[Stored dataset items]
[Start of section]

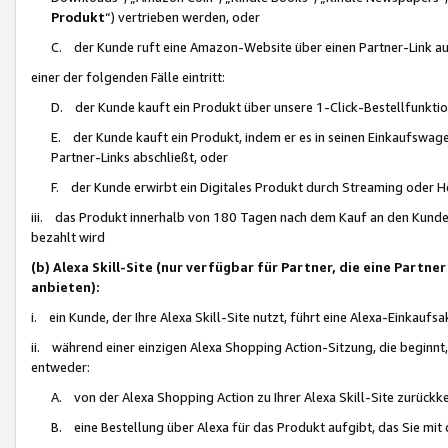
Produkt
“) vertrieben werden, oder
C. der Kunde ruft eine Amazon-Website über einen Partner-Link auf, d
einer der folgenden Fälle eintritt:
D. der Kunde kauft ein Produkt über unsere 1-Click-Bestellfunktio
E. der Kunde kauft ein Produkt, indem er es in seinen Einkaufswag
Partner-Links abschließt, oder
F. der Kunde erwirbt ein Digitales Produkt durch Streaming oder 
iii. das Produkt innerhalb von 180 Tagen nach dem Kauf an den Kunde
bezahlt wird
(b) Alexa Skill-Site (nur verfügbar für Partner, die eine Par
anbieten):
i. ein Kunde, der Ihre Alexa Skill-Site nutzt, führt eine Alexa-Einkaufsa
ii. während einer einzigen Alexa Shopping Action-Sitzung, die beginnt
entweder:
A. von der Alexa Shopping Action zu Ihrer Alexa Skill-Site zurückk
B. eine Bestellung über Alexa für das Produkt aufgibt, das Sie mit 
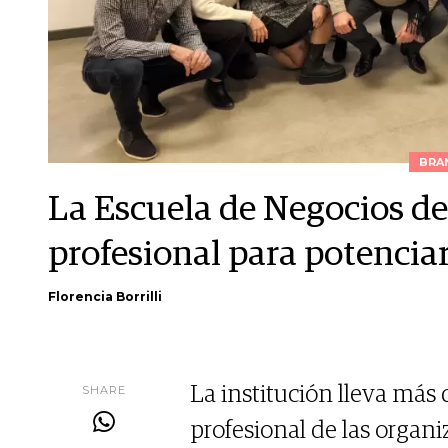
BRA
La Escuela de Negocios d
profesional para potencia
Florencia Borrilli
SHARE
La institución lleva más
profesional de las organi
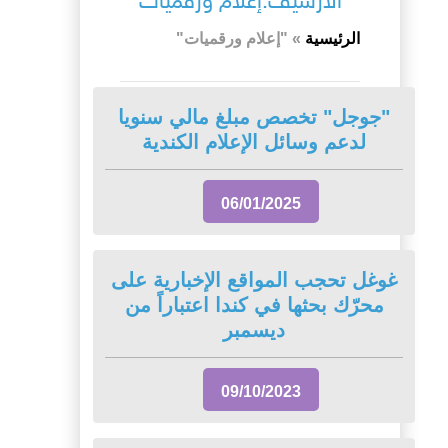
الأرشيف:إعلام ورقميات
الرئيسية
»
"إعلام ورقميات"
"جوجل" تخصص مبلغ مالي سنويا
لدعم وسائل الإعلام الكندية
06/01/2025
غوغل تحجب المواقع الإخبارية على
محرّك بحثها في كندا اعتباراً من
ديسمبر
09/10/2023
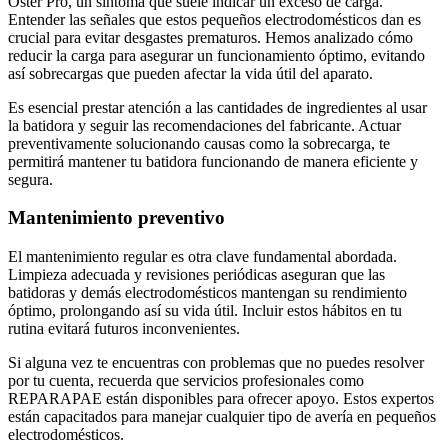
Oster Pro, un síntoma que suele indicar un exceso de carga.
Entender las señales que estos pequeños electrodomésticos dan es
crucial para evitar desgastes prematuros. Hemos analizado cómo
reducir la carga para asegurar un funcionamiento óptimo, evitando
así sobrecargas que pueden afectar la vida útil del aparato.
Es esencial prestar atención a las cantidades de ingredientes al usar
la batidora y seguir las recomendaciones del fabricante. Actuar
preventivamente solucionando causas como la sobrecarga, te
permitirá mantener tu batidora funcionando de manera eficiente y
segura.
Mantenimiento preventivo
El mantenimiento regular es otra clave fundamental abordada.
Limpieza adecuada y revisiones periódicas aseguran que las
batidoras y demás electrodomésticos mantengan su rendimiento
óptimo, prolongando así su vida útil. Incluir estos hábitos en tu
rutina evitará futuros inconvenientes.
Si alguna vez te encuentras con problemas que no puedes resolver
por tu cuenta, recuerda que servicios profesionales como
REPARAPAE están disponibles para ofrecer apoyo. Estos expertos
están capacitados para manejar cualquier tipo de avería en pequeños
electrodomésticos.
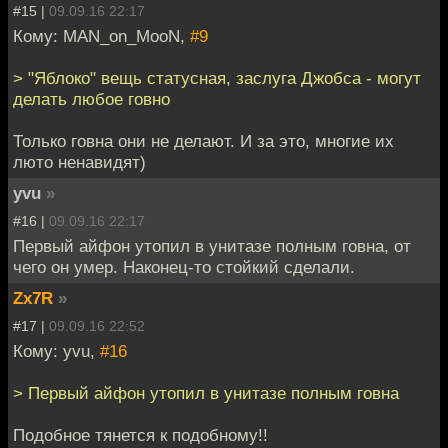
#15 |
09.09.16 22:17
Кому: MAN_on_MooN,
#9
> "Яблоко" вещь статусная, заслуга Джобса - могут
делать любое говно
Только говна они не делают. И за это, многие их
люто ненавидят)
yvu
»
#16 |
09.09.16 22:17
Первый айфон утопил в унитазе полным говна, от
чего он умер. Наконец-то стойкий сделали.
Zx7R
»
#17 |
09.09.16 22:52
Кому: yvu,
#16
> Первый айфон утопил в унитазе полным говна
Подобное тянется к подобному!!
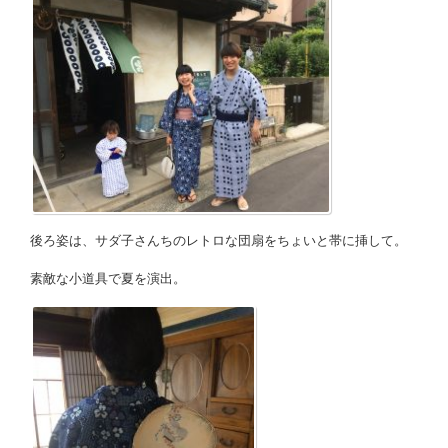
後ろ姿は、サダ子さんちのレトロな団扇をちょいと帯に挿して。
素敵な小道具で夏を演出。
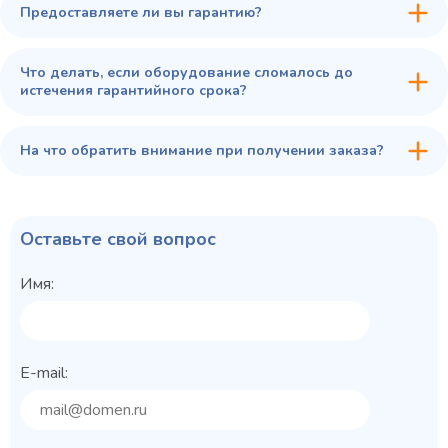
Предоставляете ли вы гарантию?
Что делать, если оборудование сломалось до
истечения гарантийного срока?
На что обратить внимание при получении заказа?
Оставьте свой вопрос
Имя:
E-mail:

[End of section]

▶ **AIM OF THE EXERCISE**: Output all of the entries once more, word for word, with the images removed.

▶ **TASK SOLUTION**:
Produkt
“) vertrieben werden, oder
C. der Kunde ruft eine Amazon-Website über einen Partner-Link auf, d
einer der folgenden Fälle eintritt:
D. der Kunde kauft ein Produkt über unsere 1-Click-Bestellfunktio
E. der Kunde kauft ein Produkt, indem er es in seinen Einkaufswag
Partner-Links abschließt, oder
F. der Kunde erwirbt ein Digitales Produkt durch Streaming oder 
iii. das Produkt innerhalb von 180 Tagen nach dem Kauf an den Kunde
bezahlt wird
(b) Alexa Skill-Site (nur verfügbar für Partner, die eine Par
anbieten):
i. ein Kunde, der Ihre Alexa Skill-Site nutzt, führt eine Alexa-Einkaufsa
ii. während einer einzigen Alexa Shopping Action-Sitzung, die beginnt
entweder:
A. von der Alexa Shopping Action zu Ihrer Alexa Skill-Site zurückk
B. eine Bestellung über Alexa für das Produkt aufgibt, das Sie mit 
BRA
La Escuela de Negocios d
profesional para potencia
Florencia Borrilli
SHARE
La institución lleva más
profesional de las organi
الأرشيف:إعلام ورقميات
الرئيسية
»
"إعلام ورقميات"
"جوجل" تخصص مبلغ مالي سنويا
لدعم وسائل الإعلام الكندية
06/01/2025
غوغل تحجب المواقع الإخبارية على
محرّك بحثها في كندا اعتباراً من
ديسمبر
09/10/2023
Oster Pro, un síntoma que suele indicar un exceso de carga.
Entender las señales que estos pequeños electrodomésticos dan es
crucial para evitar desgastes prematuros. Hemos analizado cómo
reducir la carga para asegurar un funcionamiento óptimo, evitando
así sobrecargas que pueden afectar la vida útil del aparato.
Es esencial prestar atención a las cantidades de ingredientes al usar
la batidora y seguir las recomendaciones del fabricante. Actuar
preventivamente solucionando causas como la sobrecarga, te
permitirá mantener tu batidora funcionando de manera eficiente y
segura.
Mantenimiento preventivo
El mantenimiento regular es otra clave fundamental abordada.
Limpieza adecuada y revisiones periódicas aseguran que las
batidoras y demás electrodomésticos mantengan su rendimiento
óptimo, prolongando así su vida útil. Incluir estos hábitos en tu
rutina evitará futuros inconvenientes.
Si alguna vez te encuentras con problemas que no puedes resolver
por tu cuenta, recuerda que servicios profesionales como
REPARAPAE están disponibles para ofrecer apoyo. Estos expertos
están capacitados para manejar cualquier tipo de avería en pequeños
electrodomésticos.
#15 |
09.09.16 22:17
Кому: MAN_on_MooN,
#9
> "Яблоко" вещь статусная, заслуга Джобса - могут
делать любое говно
Только говна они не делают. И за это, многие их
люто ненавидят)
yvu
»
#16 |
09.09.16 22:17
Первый айфон утопил в унитазе полным говна, от
чего он умер. Наконец-то стойкий сделали.
Zx7R
»
#17 |
09.09.16 22:52
Кому: yvu,
#16
> Первый айфон утопил в унитазе полным говна
Подобное тянется к подобному!!
後ろ姿は、サダ子さんちのレトロな団扇をちょいと帯に挿して。
素敵な小道具で夏を演出。
Предоставляете ли вы гарантию?
Что делать, если оборудование сломалось до
истечения гарантийного срока?
На что обратить внимание при получении заказа?
Оставьте свой вопрос
Имя:
E-mail:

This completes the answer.